#### PROVIDED PASSAGE
The Reporting Person is a holding company whose principal operating subsidiaries are specialty providers of workers' compensation insurance.  The principal occupation of each of its executive officers is to act in the capacity listed on Schedule A.
 
(d)  CRIMINAL CONVICTIONS
 
During the past five years neither the Reporting Person nor, to the best of the Reporting Person's knowledge, any of its directors or executive officers has been convicted in a criminal proceeding (excluding traffic violations or similar misdemeanors).
 
(e)  CIVIL PROCEEDINGS
 
During the past five years neither the Reporting Person nor, to the best of the Reporting Person's knowledge, any of its directors or executive officers has been a party to a civil proceeding of a judicial or administrative body of competent jurisdiction and as a result of such proceeding such person was or is subject to a judgment, decree or final order enjoining future violations of, or prohibiting or mandating activities subject to, federal or state securities laws or finding any violation with respect to such laws.

[Stored items]
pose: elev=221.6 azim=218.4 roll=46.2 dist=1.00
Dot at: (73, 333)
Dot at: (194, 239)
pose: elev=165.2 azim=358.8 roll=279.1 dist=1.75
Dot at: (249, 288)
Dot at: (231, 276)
==
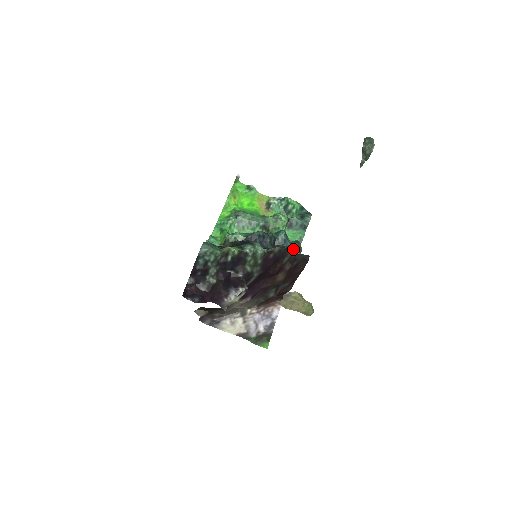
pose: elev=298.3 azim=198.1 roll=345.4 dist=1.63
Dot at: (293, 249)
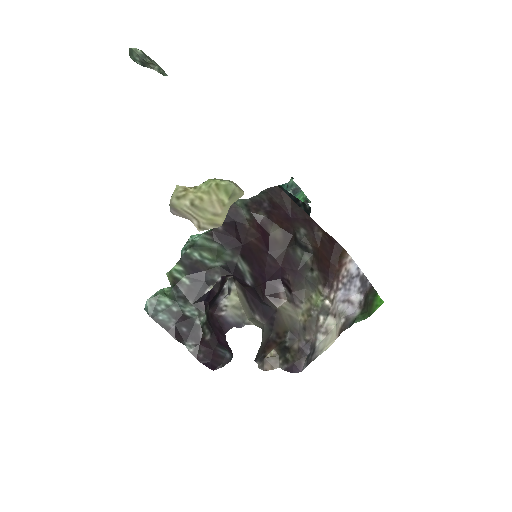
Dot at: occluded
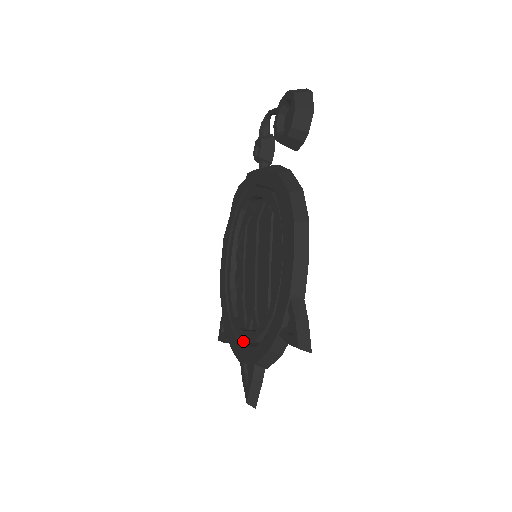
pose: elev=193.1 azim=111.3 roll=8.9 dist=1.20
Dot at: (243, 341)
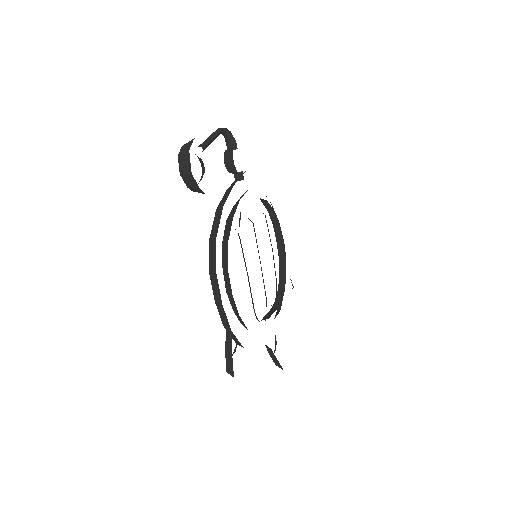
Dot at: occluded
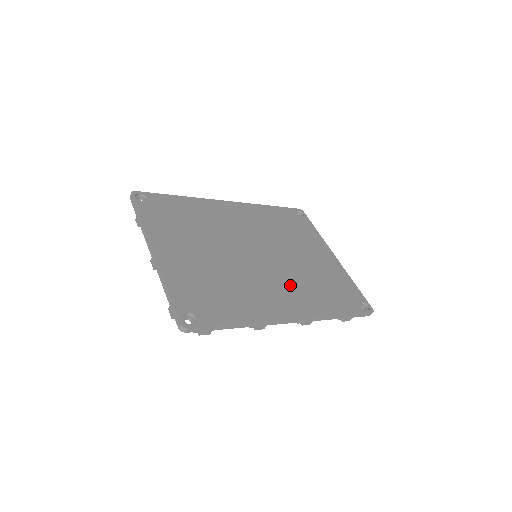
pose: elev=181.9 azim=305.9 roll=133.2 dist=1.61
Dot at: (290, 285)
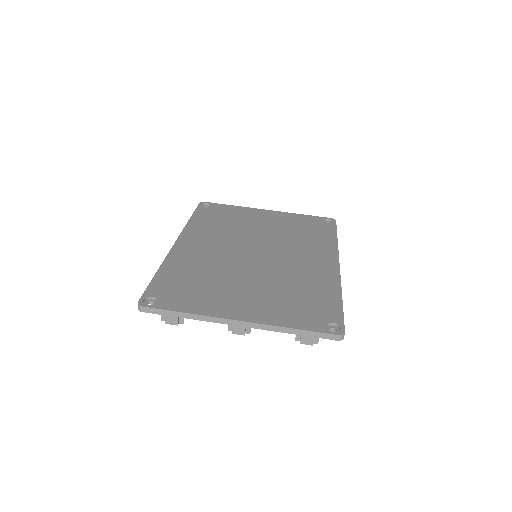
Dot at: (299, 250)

#### TASK
In the passage about the Reporting Person, what kind of companies are its principal operating subsidiaries? These lines are separate material with no connection to the passage.

#### EXERCISE RESULT
They are specialty providers of workers' compensation insurance.